An international student’s perspective: Tackling my first American football season

Author: Nicole Lee

Nicole

Nicole Lee is a Greater China Scholar and part of the class of 2022. Originally from Malaysia, Lee grew up in Kuala Lumpur, Shanghai and Hong Kong. She intends on becoming a writer or journalist, using her platform to raise awareness on key issues around the globe to effect change. During her time at the University of Notre Dame, she plans to contribute stories to Notre Dame International, giving students around the world inspiring insight into the life of an international student. In this story, Lee reflects on experiencing her first American Football season.

“The ball is always round.” That’s what my dad had always said to me growing up, and by that he meant anything can happen and to expect the unexpected.

Now, this is true for pretty much every sport that requires the use of a ball, with the exception of rugby and American football. And yet despite American footballs not being round, clearly anything can still happen, and clearly everything that can happen, has happened too, with the Fighting Irish finishing the 2018-2019 regular season undefeated.

Growing up, a football to me has always been that round ball with the black and white hexagonal patterns, otherwise known as a soccer ball on this side of the Atlantic. Nineteen years later, not much has changed.
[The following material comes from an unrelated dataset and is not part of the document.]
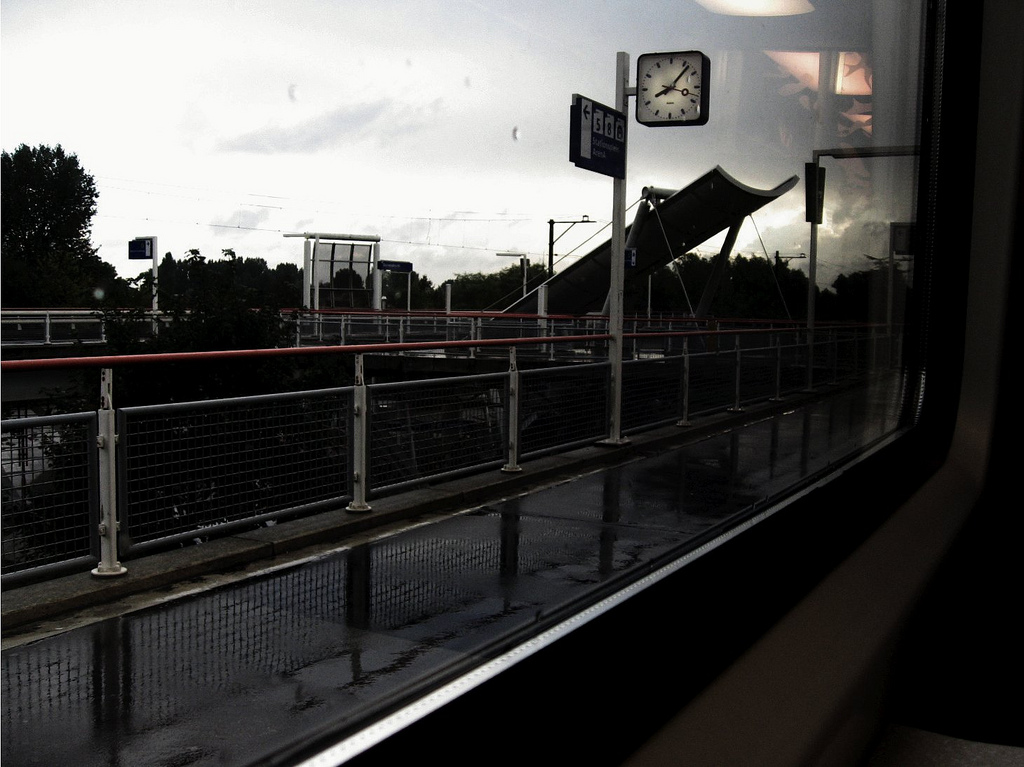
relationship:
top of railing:
[5, 329, 615, 366] [1, 332, 827, 371]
A football is still a football to me, the round, black and white one, – it is not a soccer ball – but in the past four months I have come to love, learn and appreciate a second kind of football, American football.

Prior to coming to the United States and Notre Dame, all the knowledge I had of American football was picked up from watching movies like Rudy, The Blind Side and We Are Marshall. American football to me was just a bunch of sweaty guys in thick pads tackling each other; in other words, my knowledge of the game started at quarterback and ended at Tom Brady. For all I knew, an NFL Player, even one of our own ND football players, like Ian Book, Brandon Wimbush or Drue Tranquill could have walked right past me and I would have been none the wiser.

Nicole GroupNicole, who attended every home game, is pictured with friends in the student section during the Ball State game


It goes without saying, in the months since, I have learned a lot at Notre Dame, about faith, physics, philosophy and even football too! I now know what the four downs are, the difference between a kick and a punt, a sack and a tackle, and when we should run the ball as opposed to when we should be passing it. I’m not an expert by any means, but those hours spent grilling my fellow football-crazy freshman have certainly amounted to something. Not to mention, I can now name at least ten of our players and even recognize a couple more of them, without even having to check their bag tags.

If I had to pick a highlight from our entire undefeated season, it would, without a doubt, be the Stanford game, when the then 8th -ranked Irish beat the 7th -ranked Cardinals 38-17. That game just stood out to me not just because it was against one of our huge rivals, but because of the electrifying atmosphere in the house that Rockne built. The Irish were on a roll, and the student section came alive, cheering and jeering late into the night under the floodlights of Notre Dame Stadium, with non-stop touchdown pushups, the Irish jig and of course, the alma mater at the end. It was certainly a night to remember!

Though my feet were aching at the end of those 4.5 hours and I had screamed myself hoarse, I loved each and every second of it. For me, this was the moment when everything clicked, when I no long felt like a single student amongst a sea of many other students, but when we felt like one – and that’s the power of football, it brings people together and turns them into family. The unity, the tradition, our rich culture, community and spirit – this was exactly why I wanted to come to the University of Notre Dame, and it more than delivered. It impressed!